Tradire nei giovani la fiducia nelle Istituzioni e quindi nello Stato e’ un esercizio tanto grave quanto pericoloso. Il maggior problema dei giovani, soprattutto da noi al sud, e’ quello della ricerca di una occupazione. A maggior ragione in un momento cosi’ delicato come quello che stiamo vivendo a causa della pandemia.
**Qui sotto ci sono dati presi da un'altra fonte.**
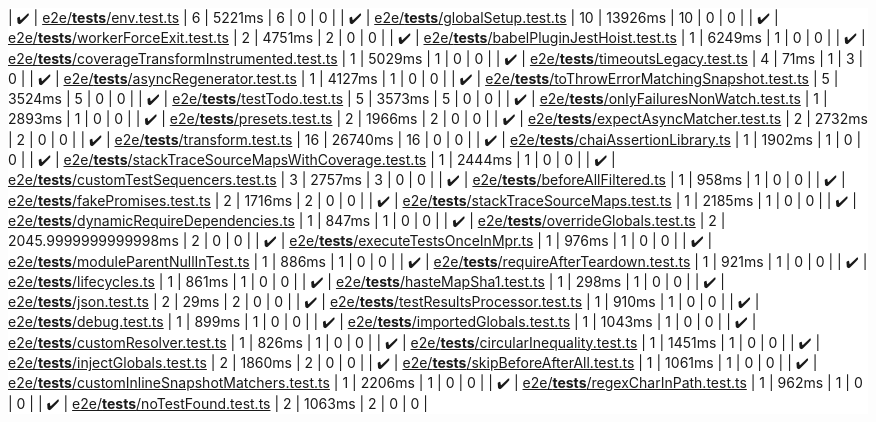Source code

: | ✔️ | [e2e/__tests__/env.test.ts](#ts-254-e2e-tests-env-test-ts) | 6 | 5221ms | 6 | 0 | 0 |
| ✔️ | [e2e/__tests__/globalSetup.test.ts](#ts-255-e2e-tests-globalSetup-test-ts) | 10 | 13926ms | 10 | 0 | 0 |
| ✔️ | [e2e/__tests__/workerForceExit.test.ts](#ts-256-e2e-tests-workerForceExit-test-ts) | 2 | 4751ms | 2 | 0 | 0 |
| ✔️ | [e2e/__tests__/babelPluginJestHoist.test.ts](#ts-257-e2e-tests-babelPluginJestHoist-test-ts) | 1 | 6249ms | 1 | 0 | 0 |
| ✔️ | [e2e/__tests__/coverageTransformInstrumented.test.ts](#ts-258-e2e-tests-coverageTransformInstrumented-test-ts) | 1 | 5029ms | 1 | 0 | 0 |
| ✔️ | [e2e/__tests__/timeoutsLegacy.test.ts](#ts-259-e2e-tests-timeoutsLegacy-test-ts) | 4 | 71ms | 1 | 3 | 0 |
| ✔️ | [e2e/__tests__/asyncRegenerator.test.ts](#ts-260-e2e-tests-asyncRegenerator-test-ts) | 1 | 4127ms | 1 | 0 | 0 |
| ✔️ | [e2e/__tests__/toThrowErrorMatchingSnapshot.test.ts](#ts-261-e2e-tests-toThrowErrorMatchingSnapshot-test-ts) | 5 | 3524ms | 5 | 0 | 0 |
| ✔️ | [e2e/__tests__/testTodo.test.ts](#ts-262-e2e-tests-testTodo-test-ts) | 5 | 3573ms | 5 | 0 | 0 |
| ✔️ | [e2e/__tests__/onlyFailuresNonWatch.test.ts](#ts-263-e2e-tests-onlyFailuresNonWatch-test-ts) | 1 | 2893ms | 1 | 0 | 0 |
| ✔️ | [e2e/__tests__/presets.test.ts](#ts-264-e2e-tests-presets-test-ts) | 2 | 1966ms | 2 | 0 | 0 |
| ✔️ | [e2e/__tests__/expectAsyncMatcher.test.ts](#ts-265-e2e-tests-expectAsyncMatcher-test-ts) | 2 | 2732ms | 2 | 0 | 0 |
| ✔️ | [e2e/__tests__/transform.test.ts](#ts-266-e2e-tests-transform-test-ts) | 16 | 26740ms | 16 | 0 | 0 |
| ✔️ | [e2e/__tests__/chaiAssertionLibrary.ts](#ts-267-e2e-tests-chaiAssertionLibrary-ts) | 1 | 1902ms | 1 | 0 | 0 |
| ✔️ | [e2e/__tests__/stackTraceSourceMapsWithCoverage.test.ts](#ts-268-e2e-tests-stackTraceSourceMapsWithCoverage-test-ts) | 1 | 2444ms | 1 | 0 | 0 |
| ✔️ | [e2e/__tests__/customTestSequencers.test.ts](#ts-269-e2e-tests-customTestSequencers-test-ts) | 3 | 2757ms | 3 | 0 | 0 |
| ✔️ | [e2e/__tests__/beforeAllFiltered.ts](#ts-270-e2e-tests-beforeAllFiltered-ts) | 1 | 958ms | 1 | 0 | 0 |
| ✔️ | [e2e/__tests__/fakePromises.test.ts](#ts-271-e2e-tests-fakePromises-test-ts) | 2 | 1716ms | 2 | 0 | 0 |
| ✔️ | [e2e/__tests__/stackTraceSourceMaps.test.ts](#ts-272-e2e-tests-stackTraceSourceMaps-test-ts) | 1 | 2185ms | 1 | 0 | 0 |
| ✔️ | [e2e/__tests__/dynamicRequireDependencies.ts](#ts-273-e2e-tests-dynamicRequireDependencies-ts) | 1 | 847ms | 1 | 0 | 0 |
| ✔️ | [e2e/__tests__/overrideGlobals.test.ts](#ts-274-e2e-tests-overrideGlobals-test-ts) | 2 | 2045.9999999999998ms | 2 | 0 | 0 |
| ✔️ | [e2e/__tests__/executeTestsOnceInMpr.ts](#ts-275-e2e-tests-executeTestsOnceInMpr-ts) | 1 | 976ms | 1 | 0 | 0 |
| ✔️ | [e2e/__tests__/moduleParentNullInTest.ts](#ts-276-e2e-tests-moduleParentNullInTest-ts) | 1 | 886ms | 1 | 0 | 0 |
| ✔️ | [e2e/__tests__/requireAfterTeardown.test.ts](#ts-277-e2e-tests-requireAfterTeardown-test-ts) | 1 | 921ms | 1 | 0 | 0 |
| ✔️ | [e2e/__tests__/lifecycles.ts](#ts-278-e2e-tests-lifecycles-ts) | 1 | 861ms | 1 | 0 | 0 |
| ✔️ | [e2e/__tests__/hasteMapSha1.test.ts](#ts-279-e2e-tests-hasteMapSha1-test-ts) | 1 | 298ms | 1 | 0 | 0 |
| ✔️ | [e2e/__tests__/json.test.ts](#ts-280-e2e-tests-json-test-ts) | 2 | 29ms | 2 | 0 | 0 |
| ✔️ | [e2e/__tests__/testResultsProcessor.test.ts](#ts-281-e2e-tests-testResultsProcessor-test-ts) | 1 | 910ms | 1 | 0 | 0 |
| ✔️ | [e2e/__tests__/debug.test.ts](#ts-282-e2e-tests-debug-test-ts) | 1 | 899ms | 1 | 0 | 0 |
| ✔️ | [e2e/__tests__/importedGlobals.test.ts](#ts-283-e2e-tests-importedGlobals-test-ts) | 1 | 1043ms | 1 | 0 | 0 |
| ✔️ | [e2e/__tests__/customResolver.test.ts](#ts-284-e2e-tests-customResolver-test-ts) | 1 | 826ms | 1 | 0 | 0 |
| ✔️ | [e2e/__tests__/circularInequality.test.ts](#ts-285-e2e-tests-circularInequality-test-ts) | 1 | 1451ms | 1 | 0 | 0 |
| ✔️ | [e2e/__tests__/injectGlobals.test.ts](#ts-286-e2e-tests-injectGlobals-test-ts) | 2 | 1860ms | 2 | 0 | 0 |
| ✔️ | [e2e/__tests__/skipBeforeAfterAll.test.ts](#ts-287-e2e-tests-skipBeforeAfterAll-test-ts) | 1 | 1061ms | 1 | 0 | 0 |
| ✔️ | [e2e/__tests__/customInlineSnapshotMatchers.test.ts](#ts-288-e2e-tests-customInlineSnapshotMatchers-test-ts) | 1 | 2206ms | 1 | 0 | 0 |
| ✔️ | [e2e/__tests__/regexCharInPath.test.ts](#ts-289-e2e-tests-regexCharInPath-test-ts) | 1 | 962ms | 1 | 0 | 0 |
| ✔️ | [e2e/__tests__/noTestFound.test.ts](#ts-290-e2e-tests-noTestFound-test-ts) | 2 | 1063ms | 2 | 0 | 0 |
Pur di lavorare, pur di non pesare sulle famiglie, i giovani si accontentano di tutto, anche di un lungo precariato. L’Arpal Puglia deve assumere a tempo determinato 236 persone. L’Arpal e’ un Ente Regionale, quindi pubblico, diretto da Massimo Cassano persona di fiducia del Presidente Michele Emiliano che lo ha nominato prima Commissario e poi Direttore Generale. Inutile, superfluo e scontato ricordare il sodalizio politico che li unisce (nella foto di Rainews). Su queste 236 assunzioni si sta scatenando l’inferno per l’opacita’ nella selezione dei candidati da parte dell’agenzia interinale (Job Italia) cui la selezione e’ stata commissionata. Sono tante le segnalazioni di giovani che lamentano l’impossibile accesso a novembre alla piattaforma della Job Italia per registrarsi e fare domanda di partecipazione. Dulcis in fundo un questionario che ai fortunati (sic!) prescelti (di cui ad oggi non si conosce l’identita’) dovrebbe essere somministrato dal 25 al 27 gennaio e di cui si ignora il contenuto. Saranno domande? Richieste di informazioni? Nulla e’ dato sapere. Che ad operare sia un’azienda privata (Job Italia) non vuol dire che le regole della trasparenza non debbano essere rispettate trattandosi di 236 posizioni da assegnare nella pubblica amministrazione dove saranno retribuite con i soldi pubblici. L’Arpal in primis, ma la Regione soprattutto la Regione non possono tollerare irregolarita’ e favoritismi anzi devono vigiliare per evitare di diventare eventualmente complici di ingiustizie o altro. Sull’argomento e’ intervenuto ripetutamente il capogruppo di Fratelli d’Italia alla Regione, Zullo. Nei prossimi giorni torneremo sull’argomento pubblicando dichiarazioni di giovani convinti che in questa storia non tutto sia trasparente.